The roles haven't completely been sorted out. Cordero, who turned 23 last week, is the presumed closer, particularly after saving 14 of 18 games last year, his first full season in the big leagues. Club officials believe he has the calm demeanor necessary to handle the job; he has stranded all 20 base runners he has inherited in his career. But Robinson is wary of putting that pressure on Cordero before the season, even as the young right-hander has allowed just one run in 6 1/3 innings with one walk and eight strikeouts this spring.
"I totally understand that," Cordero said. "This is still just my second full season in professional baseball, so I'm still trying to get used to everything. If he doesn't think I should have that pressure, that's fine."
Ayala and Osuna -- both Mexican, both buddies -- will likely be the top setup men. Osuna reported to spring training late because his father was diagnosed with cancer, but appears to be fully prepared now. His change-up has baffled hitters in each of his four appearances, during which he has allowed just one base runner.
Neither Horgan nor Eischen have been stellar this spring. Eischen, who was an essential part of the club in 2002 and '03, when he posted a 2.19 ERA in 129 appearances, battled injuries last season. He finally looked like his old self Monday, when his fastball showed some zip during a 1-2-3 inning against the Florida Marlins.

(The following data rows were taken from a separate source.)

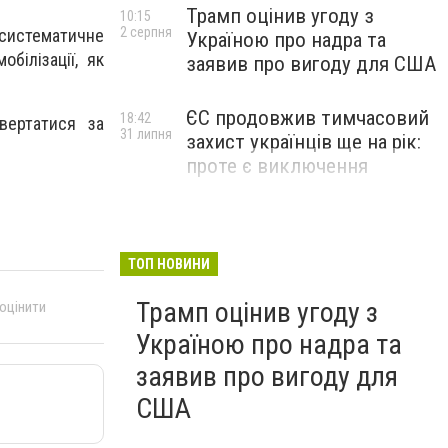
Трамп оцінив угоду з
10:15
2 серпня
систематичне
Україною про надра та
білізації, як
заявив про вигоду для США
ЄС продовжив тимчасовий
18:42
вертатися за
31 липня
захист українців ще на рік:
проте є виключення
ТОП НОВИНИ
Трамп оцінив угоду з
 оцінити
Україною про надра та
заявив про вигоду для
США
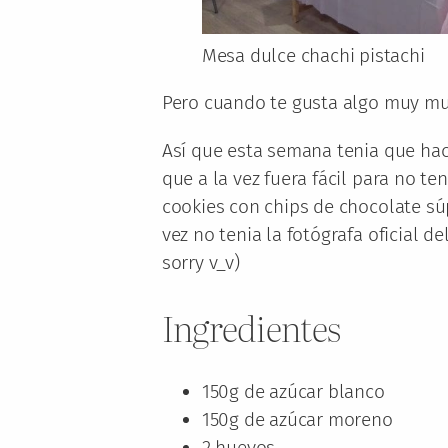
Mesa dulce chachi pistachi
Pero cuando te gusta algo muy muc
Así que esta semana tenia que hac
que a la vez fuera fácil para no 
cookies con chips de chocolate súp
vez no tenia la fotógrafa oficial d
sorry v_v)
Ingredientes
150g de azúcar blanco
150g de azúcar moreno
2 huevos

Horgan struggled Tuesday in an 8-2 loss to the Houston Astros, allowing three runs in 1 1/3 innings, bumping his ERA to 9.00.

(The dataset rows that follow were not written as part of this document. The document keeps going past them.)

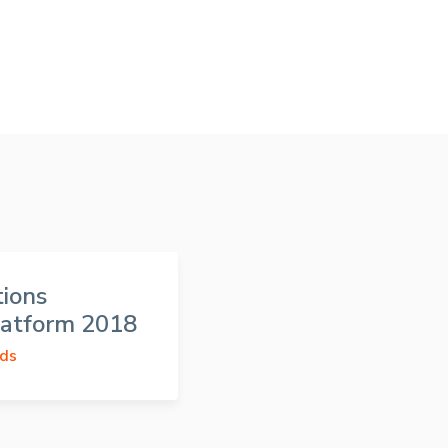
tions
latform 2018
ds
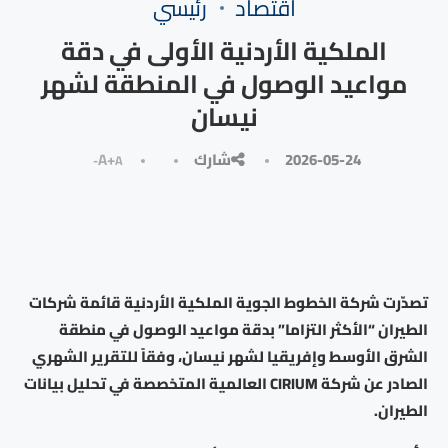
⁠اقتصاد
رئيسي
الملكية الأردنية الأولى في دقة
مواعيد الوصول في المنطقة لشهر
نيسان
2026-05-24
شارك
A+
A-
تصدّرت شركة الخطوط الجوية الملكية الأردنية قائمة شركات
الطيران “الأكثر التزاما” بدقة مواعيد الوصول في منطقة
الشرق الأوسط وإفريقيا لشهر نيسان، وفقاً للتقرير الشهري
الصادر عن شركة CIRIUM العالمية المتخصصة في تحليل بيانات
الطيران.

"Joe Horgan is better than what he showed today," Robinson said. "I'm not worried about Joe Horgan."
That's mostly because Horgan was effective last season after the Expos acquired him in a minor league trade. He went 4-1 with a 3.15 ERA in his rookie year. Robinson wants a repeat of that, because he believes he needs two lefties in the bullpen.
"I think it's very necessary and essential because we have no starting left-handers," Robinson said. "A manager, when he plays us, can set his lineup a week in advance. He knows he can put his left-handers [hitters] in there, and that's it. Then, later in the game, I can maneuver, and he has to make a decision one way or another."
But the process to determine who will make the team won't be strictly based on performance. The Nationals are hamstrung because several of the candidates for the staff are out of options, meaning that another team could claim them if they're sent to the minor leagues. Tucker, who turned down a scholarship to kick and punt for the University of Florida football team, falls into that category. Patterson, who went 4-7 with a 5.03 ERA as a starter last season, does as well. Majewski and Rauch, on the other hand, have options left, so they could be sent to the minors without the club risking losing them.
"Sometimes, it has nothing to do with your performance down here," Robinson said.
Down here, performance doesn't matter. But when the season opens April 4, that's all that counts. The names haven't yet been fit into their roles, or even on the roster. But the people in the bullpen and in management feel that, with the choices in front of them, a disastrous start to the year won't be pinned on the pen.
"Knock on wood, we stay in one piece," Eischen said, "I think we'll screw a lot of people's plans up."